Главной чертой философской ситуации было затянувшееся отсутствие русской философии. Независимо от всех прений славянофилов и западников, сама жизнь, сам ход русского самосознания с ясностью обнаруживали, что простой образованностью, усвоением европейской философии и присоединением к ее трудам не исчерпываются потребности русской культуры и русской мысли — ибо в эти потребности входит и что-то более самостоятельное, свое русло, свой философский путь. Этого долго не возникало — и философия Соловьева стала первым опытом, способным выполнить зачинательскую миссию. Она не только была первой философской системой, созданною в России, но и звала к продолжению своих тем. У нее были явные стимулирующие свойства: написанные логично, ясно, задорно, соловьев-ские тексты с легкостью возбуждали и притяжение, и отталкивание, и желание конструктивно- критичного философского продумывания. Но в полной мере вся ее роль понятна только в связи с шедшей за ней эпохой. Нельзя представить себе более тесной связи, более полного, интимного историко- культурного совпадения, чем Владимир Соловьев — и Русский религиозно-философский ренессанс. Облик Соловьева — и призрак его Софии — чудятся и мелькают всюду и на всем протяжении этой уникальной поры в жизни русского духа. Своим всеединством он задал Серебряному веку серьезную (хотя все ж, увы, архаичную) тему и большую работу; своей Софией он не просто оказался созвучен слабостям и соблазнам этой эпохи, но доброй долей создал эти соблазны. Российский Серебряный век, как мир древней Александрии, — мир в преддверии и предчувствии катастрофы.
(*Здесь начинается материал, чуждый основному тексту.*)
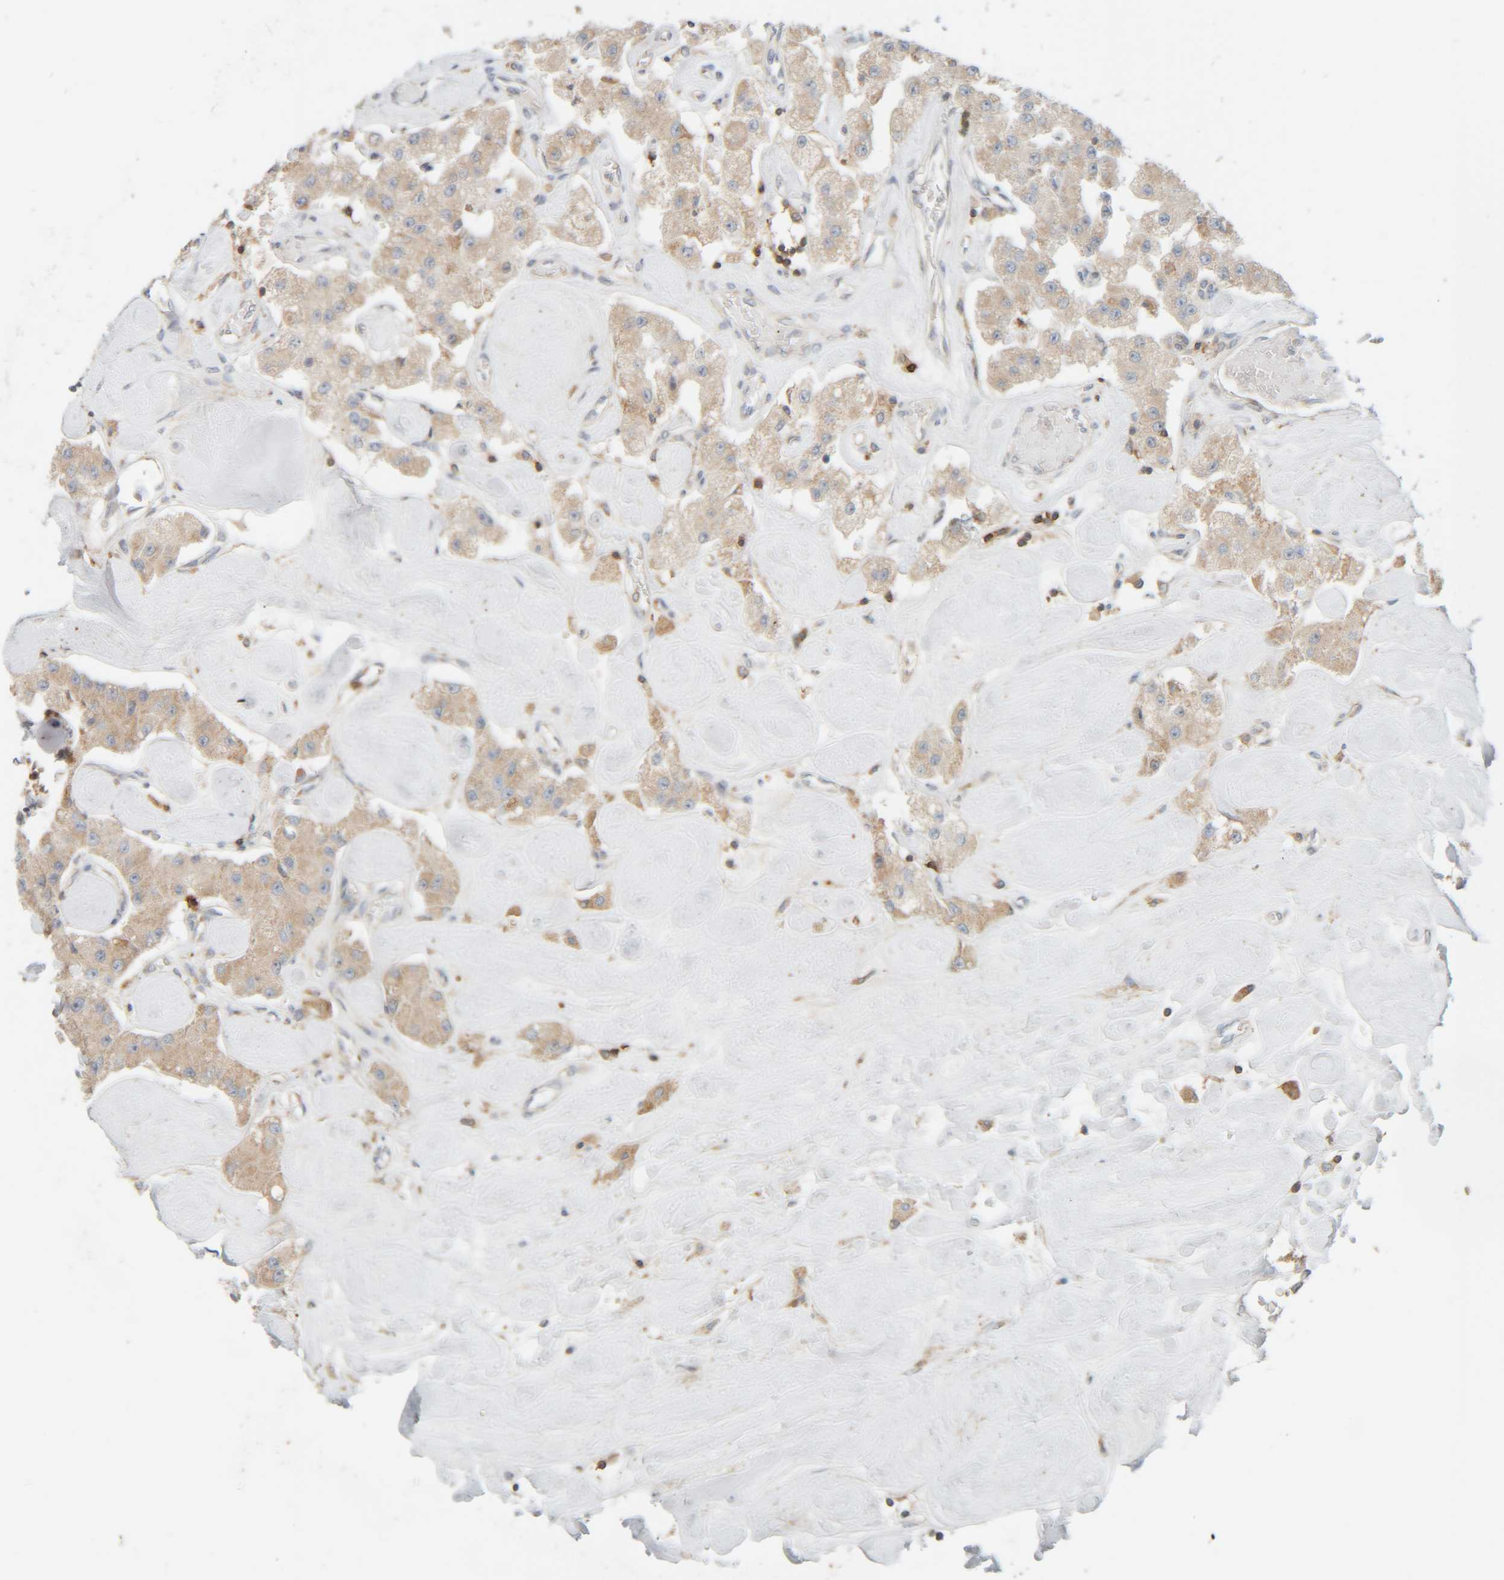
{"staining": {"intensity": "weak", "quantity": ">75%", "location": "cytoplasmic/membranous"}, "tissue": "carcinoid", "cell_type": "Tumor cells", "image_type": "cancer", "snomed": [{"axis": "morphology", "description": "Carcinoid, malignant, NOS"}, {"axis": "topography", "description": "Pancreas"}], "caption": "A histopathology image showing weak cytoplasmic/membranous expression in about >75% of tumor cells in malignant carcinoid, as visualized by brown immunohistochemical staining.", "gene": "CCDC57", "patient": {"sex": "male", "age": 41}}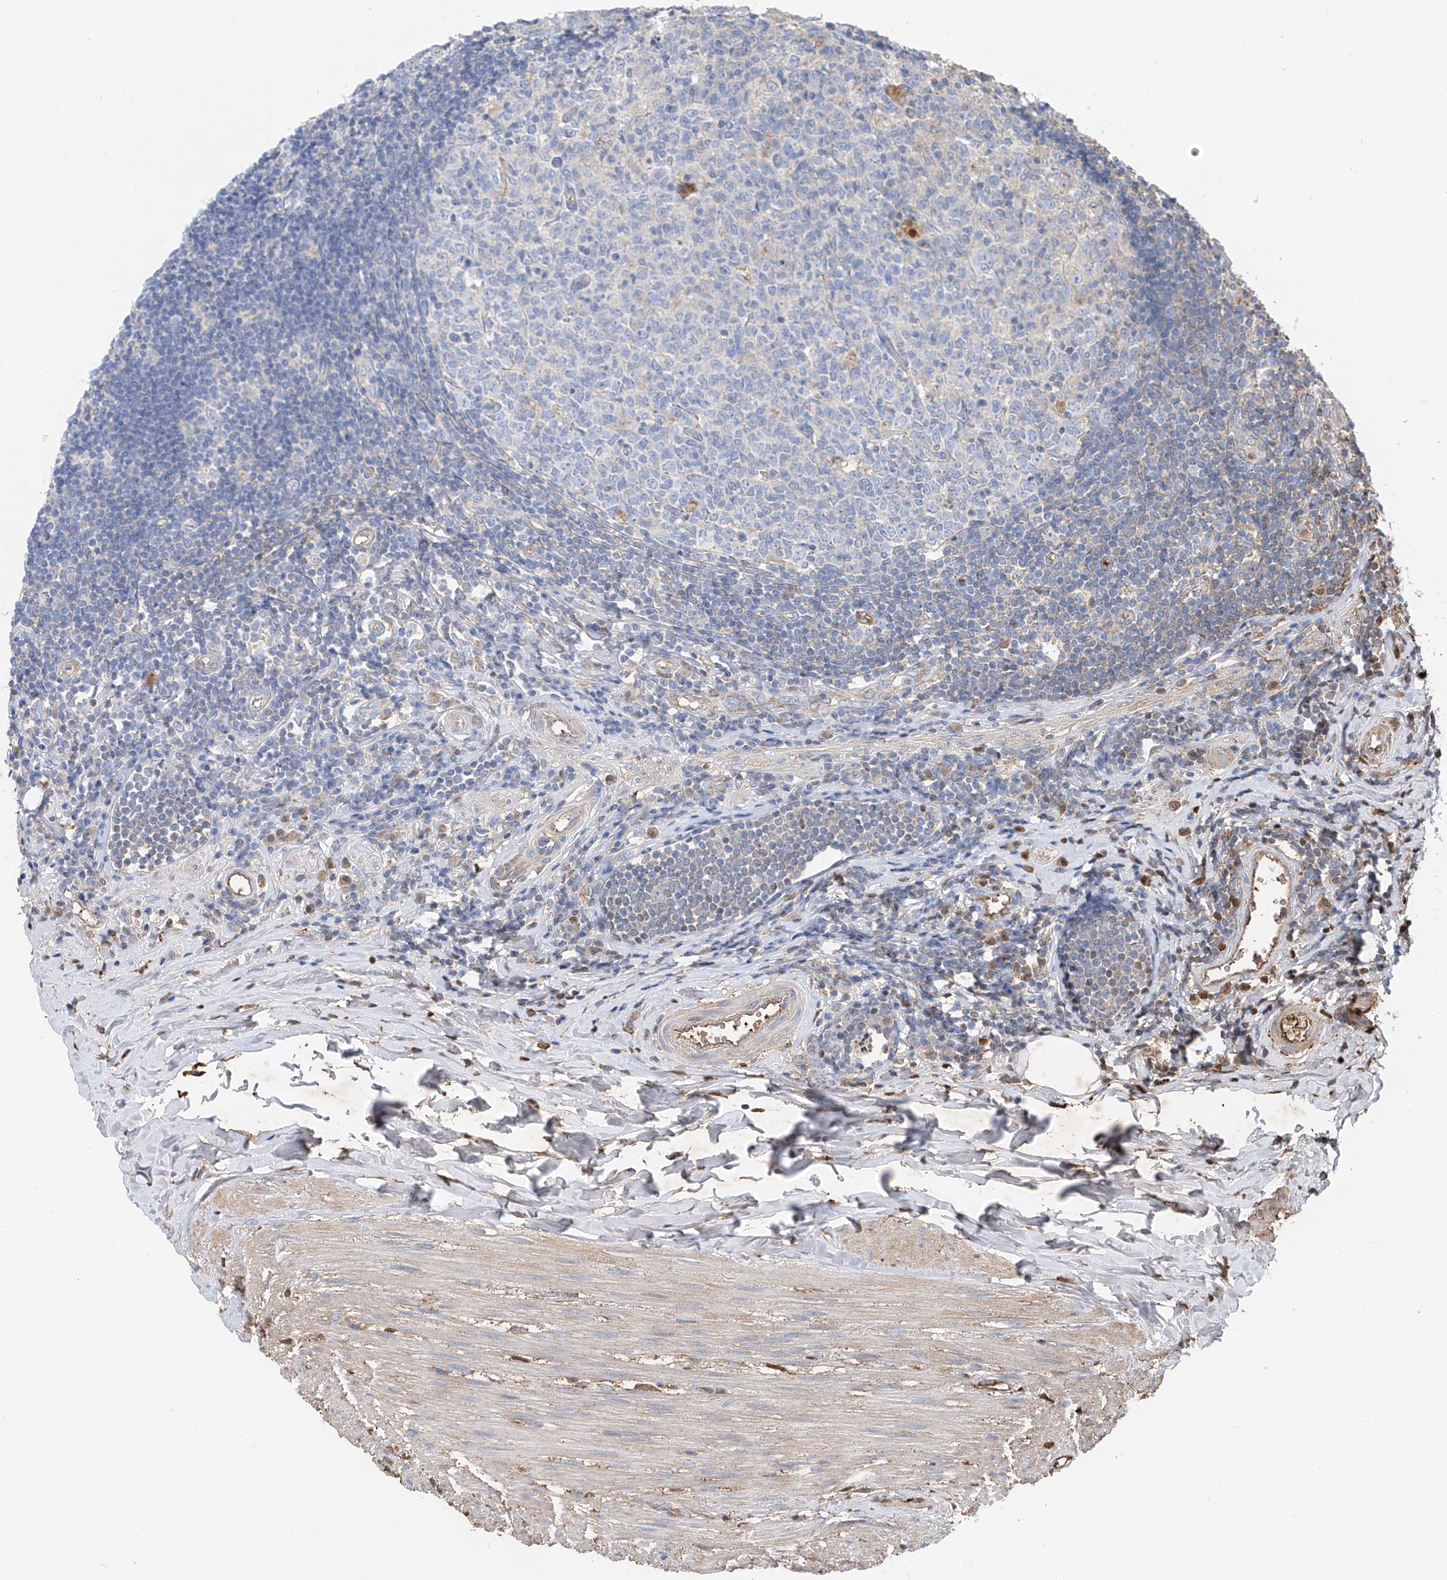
{"staining": {"intensity": "negative", "quantity": "none", "location": "none"}, "tissue": "appendix", "cell_type": "Glandular cells", "image_type": "normal", "snomed": [{"axis": "morphology", "description": "Normal tissue, NOS"}, {"axis": "topography", "description": "Appendix"}], "caption": "High magnification brightfield microscopy of unremarkable appendix stained with DAB (3,3'-diaminobenzidine) (brown) and counterstained with hematoxylin (blue): glandular cells show no significant expression. (Brightfield microscopy of DAB immunohistochemistry at high magnification).", "gene": "EDN1", "patient": {"sex": "female", "age": 54}}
Серебряный век — русская Александрия, и Соловьев с Софией — пророк ее. Прошу не понять как юмор.
Следующим опытом русской софиологии стала философия Флоренского — ранняя его философия, представленная в знаменитой книге «Столп и утверждение Истины». По непреложному закону развития, этот второй опыт — своего рода антитезис к софиологии Соловьева; едва ли в нем можно отыскать какие- либо соловьевские влияния, да и по всему складу личности и творчества два мыслителя были полной противоположностью друг другу. Типологически и структурно, перед нами — вполне однородные явления, системы софиологии, развиваемой как метафизика всеединства; однако и всеединство, и София, и связь между ними представлены у Флоренского по-своему, совсем не так, как у Соловьева.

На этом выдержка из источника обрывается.